Evonik Industries is a worldwide manufacturer of PMMA products sold under the PLEXIGLAS® trademark on the European, Asian, African and Australian continents and under the trademark ACRYLITE® in the Americas.

Arizona Researchers to Widen Methods for Producing Bio-based Styrene

Styrene is one of the major building-block chemicals used to make many of the rubbery polymers and plastic materials we use today. More than 6 billion tons of it is manufactured each year in the United States alone, most of which goes into producing insulating materials, automobile tires, footwear, medical devices and hundreds of other widely used products. The problem is that all styrene is currently derived from a dwindling resource petroleum and its production requires one of the most energy-intensive processes in the petrochemical manufacturing industry. More than three metric tons of steam is necessary to produce just one metric ton of styrene. That excessive energy consumption also produces significant amounts of carbon dioxide, contributing to the detrimental buildup of greenhouses gases in the atmosphere.

At Arizona State University, David Nielsen and Rebekah McKenna are seeking ways to make styrene and other common petrochemicals using renewable resources.
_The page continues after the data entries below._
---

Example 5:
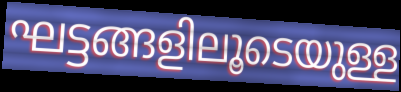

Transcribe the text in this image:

ഘട്ടങ്ങളിലൂടെയുള്ള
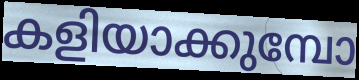
കളിയാക്കുമ്പോ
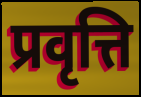
प्रवृत्ति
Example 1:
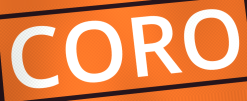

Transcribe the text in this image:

CORO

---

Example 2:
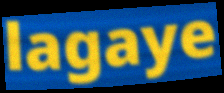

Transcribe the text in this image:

lagaye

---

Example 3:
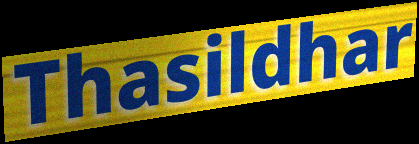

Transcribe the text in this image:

Thasildhar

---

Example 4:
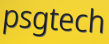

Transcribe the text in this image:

psgtech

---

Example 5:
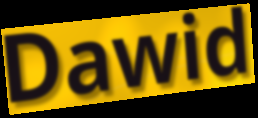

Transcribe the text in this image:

Dawid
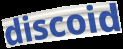
discoid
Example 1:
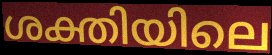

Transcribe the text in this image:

ശക്തിയിലെ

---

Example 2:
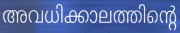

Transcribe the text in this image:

അവധിക്കാലത്തിന്റെ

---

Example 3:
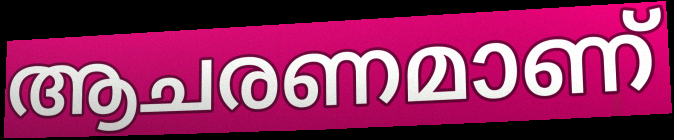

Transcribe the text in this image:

ആചരണമാണ്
They want to produce materials that are more sustainable, require less energy to produce, and alleviate negative environmental impacts when they are manufactured. Nielsen is an assistant professor of Chemical Engineering in the School for Engineering of Matter, Transportation and Energy, one of ASU's Ira A. Fulton Schools of Engineering. McKenna is studying to earn a doctoral degree in chemical engineering. They're experimenting with engineering microorganisms to act as catalysts for making styrene from renewable resources in this case biological materials, like sugars from plants.
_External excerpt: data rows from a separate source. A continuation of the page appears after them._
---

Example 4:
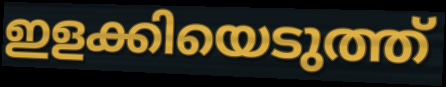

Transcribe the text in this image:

ഇളക്കിയെടുത്ത്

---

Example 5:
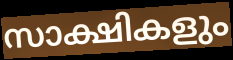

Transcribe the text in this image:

സാക്ഷികളും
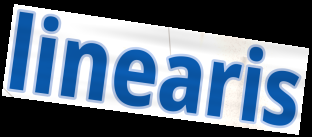
linearis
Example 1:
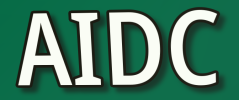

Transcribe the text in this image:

AIDC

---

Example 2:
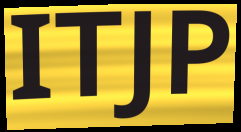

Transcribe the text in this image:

ITJP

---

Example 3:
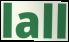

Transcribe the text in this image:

lall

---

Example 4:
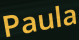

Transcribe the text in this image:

Paula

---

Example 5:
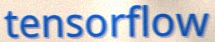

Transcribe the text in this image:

tensorflow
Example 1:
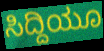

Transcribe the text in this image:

ಸಿದ್ದಿಯೂ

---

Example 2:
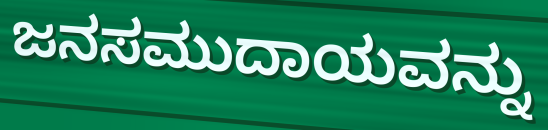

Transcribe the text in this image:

ಜನಸಮುದಾಯವನ್ನು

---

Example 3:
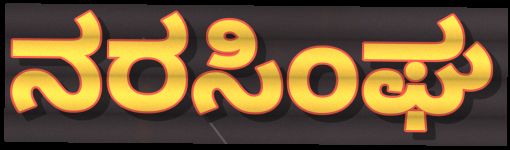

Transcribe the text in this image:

ನರಸಿಂಘ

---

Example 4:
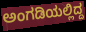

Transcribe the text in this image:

ಅಂಗಡಿಯಲ್ಲಿದ್ದ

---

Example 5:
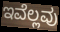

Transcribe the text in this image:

ಇವೆಲ್ಲವು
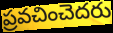
ప్రవచించెదరు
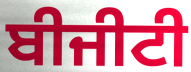
ਬੀਜੀਟੀ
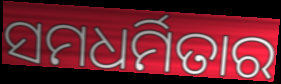
ସମଧର୍ମିତାର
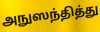
அநுஸந்தித்து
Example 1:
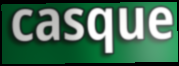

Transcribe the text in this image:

casque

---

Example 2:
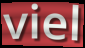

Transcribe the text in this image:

viel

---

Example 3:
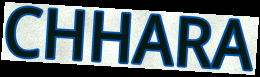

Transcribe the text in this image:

The bacteria they have genetically engineered for that purpose has drawn attention from peers in their field. A report on their work was first published in the international science and engineering journal Metabolic Engineering, and then later appeared in Nature Chemical Biology as a featured "research highlight". This past summer, McKenna was one of only a handful of student researchers selected by the Society for Industrial Microbiology to give a presentation at its annual meeting. Her report, "Styrene Biosynthesis from Renewable Resources," earned the conference's Best Student Oral Presentation award. "What we've done is create a new metabolic pathway," Nielsen explains. "We've found the particular genes and enzymes required to achieve the necessary chemistry, and we have strung them together in a way that enables our engineered bacteria to function as a sort of biological catalyst. In this way the cells can perform all of the biochemical reactions required to convert sugars like glucose into styrene".

He and McKenna are doing what he describes as building "microscopic microbial chemical factories," designed to synthesize the raw ingredients required to make products with characteristics identical to those that in the past have been derived only from petroleum. If that is achieved, it could be possible for these chemicals produced from renewable materials to "plug directly into existing infrastructure, and be ready to use in current manufacturing systems that provide many of the products we use every day," Nielsen says.
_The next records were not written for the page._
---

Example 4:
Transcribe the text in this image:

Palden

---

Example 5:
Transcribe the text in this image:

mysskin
The next leap a particularly challenging one involves further improving the bacteria and scaling up the process to where styrene yields can be produced from renewable resources in as economically viable a way as styrene made from petroleum. Nielsen sees potential for his and McKenna's research to contribute to engineering efforts to develop other commonly used chemicals, fuels, and materials from renewable resources that would "create whole new markets for renewable biochemicals and biopolymers". At the very least, "we hope to be able to develop viable renewable alternatives for the bio-plastics industry," he says. "From there, we might be able to begin making all sorts of new products from renewable, biological materials," including new kinds of fuels.